Obesity is a global health problem that affects more than 40% of adults in the United States. It is associated with increased risk of various chronic diseases, such as diabetes, cardiovascular disease and cancer. Obesity is also linked to intrinsic metabolic abnormalities that impair the ability of fat cells to burn energy, making weight loss more difficult. But how does obesity cause these metabolic changes? A new study published in Nature Metabolism sheds some light on this question.

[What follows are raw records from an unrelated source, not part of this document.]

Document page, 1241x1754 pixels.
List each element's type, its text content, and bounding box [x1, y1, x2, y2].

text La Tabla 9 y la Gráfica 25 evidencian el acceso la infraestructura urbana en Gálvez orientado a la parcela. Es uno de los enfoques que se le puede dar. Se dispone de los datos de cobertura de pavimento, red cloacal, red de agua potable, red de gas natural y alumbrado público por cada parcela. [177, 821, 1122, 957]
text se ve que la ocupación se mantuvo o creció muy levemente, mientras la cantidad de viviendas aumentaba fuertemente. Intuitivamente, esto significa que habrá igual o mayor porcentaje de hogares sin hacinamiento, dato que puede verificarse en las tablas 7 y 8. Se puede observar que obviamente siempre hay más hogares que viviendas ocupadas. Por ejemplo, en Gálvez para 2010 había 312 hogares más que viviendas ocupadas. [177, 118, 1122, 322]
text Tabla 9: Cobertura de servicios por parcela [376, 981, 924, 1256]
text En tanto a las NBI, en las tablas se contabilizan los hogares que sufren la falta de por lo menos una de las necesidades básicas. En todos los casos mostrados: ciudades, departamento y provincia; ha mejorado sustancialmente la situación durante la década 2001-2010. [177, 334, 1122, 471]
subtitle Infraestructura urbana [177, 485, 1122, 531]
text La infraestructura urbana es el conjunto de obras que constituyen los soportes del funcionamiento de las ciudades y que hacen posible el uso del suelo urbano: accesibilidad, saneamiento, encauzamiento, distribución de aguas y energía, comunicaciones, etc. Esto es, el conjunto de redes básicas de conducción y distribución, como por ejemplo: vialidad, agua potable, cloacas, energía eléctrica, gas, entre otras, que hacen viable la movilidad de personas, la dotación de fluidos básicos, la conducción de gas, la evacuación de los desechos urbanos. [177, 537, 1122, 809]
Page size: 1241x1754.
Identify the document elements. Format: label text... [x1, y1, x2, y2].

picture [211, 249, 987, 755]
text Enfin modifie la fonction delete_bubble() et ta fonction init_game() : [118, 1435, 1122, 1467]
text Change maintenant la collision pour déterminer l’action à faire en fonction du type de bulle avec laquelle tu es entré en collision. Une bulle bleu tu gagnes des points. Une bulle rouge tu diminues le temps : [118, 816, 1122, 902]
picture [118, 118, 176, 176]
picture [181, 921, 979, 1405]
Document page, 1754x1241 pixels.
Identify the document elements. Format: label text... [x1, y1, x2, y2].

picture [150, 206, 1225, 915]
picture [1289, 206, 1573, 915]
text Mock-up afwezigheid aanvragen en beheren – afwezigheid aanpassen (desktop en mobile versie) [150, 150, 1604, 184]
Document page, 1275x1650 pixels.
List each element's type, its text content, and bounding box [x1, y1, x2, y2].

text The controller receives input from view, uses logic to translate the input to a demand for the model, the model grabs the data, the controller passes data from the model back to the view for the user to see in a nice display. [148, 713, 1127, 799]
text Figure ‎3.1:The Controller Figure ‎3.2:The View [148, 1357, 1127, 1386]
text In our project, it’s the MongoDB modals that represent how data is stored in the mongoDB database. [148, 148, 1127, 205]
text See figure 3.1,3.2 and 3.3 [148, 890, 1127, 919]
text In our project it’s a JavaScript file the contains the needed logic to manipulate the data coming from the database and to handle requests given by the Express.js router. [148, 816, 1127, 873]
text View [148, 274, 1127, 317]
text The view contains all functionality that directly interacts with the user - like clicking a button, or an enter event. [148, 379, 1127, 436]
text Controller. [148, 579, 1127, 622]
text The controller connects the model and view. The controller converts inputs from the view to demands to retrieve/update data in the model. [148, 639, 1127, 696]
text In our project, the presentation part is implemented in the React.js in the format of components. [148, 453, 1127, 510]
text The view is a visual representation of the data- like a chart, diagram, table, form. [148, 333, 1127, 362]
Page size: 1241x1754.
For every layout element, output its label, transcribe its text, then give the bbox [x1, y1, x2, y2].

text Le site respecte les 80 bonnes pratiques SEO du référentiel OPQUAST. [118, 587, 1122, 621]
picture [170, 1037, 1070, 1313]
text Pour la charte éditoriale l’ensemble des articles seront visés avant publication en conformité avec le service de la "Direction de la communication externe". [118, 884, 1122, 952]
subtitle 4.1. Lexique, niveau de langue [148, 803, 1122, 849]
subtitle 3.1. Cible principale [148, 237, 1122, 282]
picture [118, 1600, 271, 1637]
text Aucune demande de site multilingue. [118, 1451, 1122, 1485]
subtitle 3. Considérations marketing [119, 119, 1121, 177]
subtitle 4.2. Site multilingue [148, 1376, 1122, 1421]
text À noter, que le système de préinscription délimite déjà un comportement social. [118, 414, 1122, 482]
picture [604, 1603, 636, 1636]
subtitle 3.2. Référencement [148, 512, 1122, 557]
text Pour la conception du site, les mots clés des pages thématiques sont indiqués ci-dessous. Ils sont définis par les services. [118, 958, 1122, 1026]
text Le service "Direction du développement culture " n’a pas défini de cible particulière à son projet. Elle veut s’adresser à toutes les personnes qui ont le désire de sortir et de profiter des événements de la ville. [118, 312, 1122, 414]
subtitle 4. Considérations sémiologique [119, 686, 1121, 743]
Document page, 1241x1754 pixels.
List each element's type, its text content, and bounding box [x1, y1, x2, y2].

The study, led by researchers from University of California San Diego School of Medicine, focused on the mitochondria, the energy-producing structures of the cells. Mitochondria are essential for burning fat and maintaining metabolic health. The researchers found that when mice were fed a high-fat diet, mitochondria within their fat cells broke apart into smaller mitochondria with reduced capacity for burning fat. This process, called mitochondrial fragmentation, resulted in weight gain and metabolic dysfunction in the mice.
The researchers also discovered that mitochondrial fragmentation is controlled by a single gene, called RaIA. RaIA is normally activated by stress signals, such as inflammation or nutrient overload. When RaIA is overactive, it interferes with the normal functioning of mitochondria, triggering the metabolic issues associated with obesity. The researchers were able to reverse this effect by deleting RaIA from the mice, which protected them from excess weight gain and improved their metabolic health, even when they ate the same high-fat diet as other mice.
The study suggests that RaIA is a key molecule that mediates the transition from healthy weight to obesity. It also provides a potential target for obesity treatment and prevention strategies. By inhibiting RaIA activity, it may be possible to restore mitochondrial function and enhance fat burning in obese individuals. The researchers plan to further investigate the role of RaIA in human obesity and test whether pharmacological inhibitors of RaIA can have beneficial effects in animal models and clinical trials.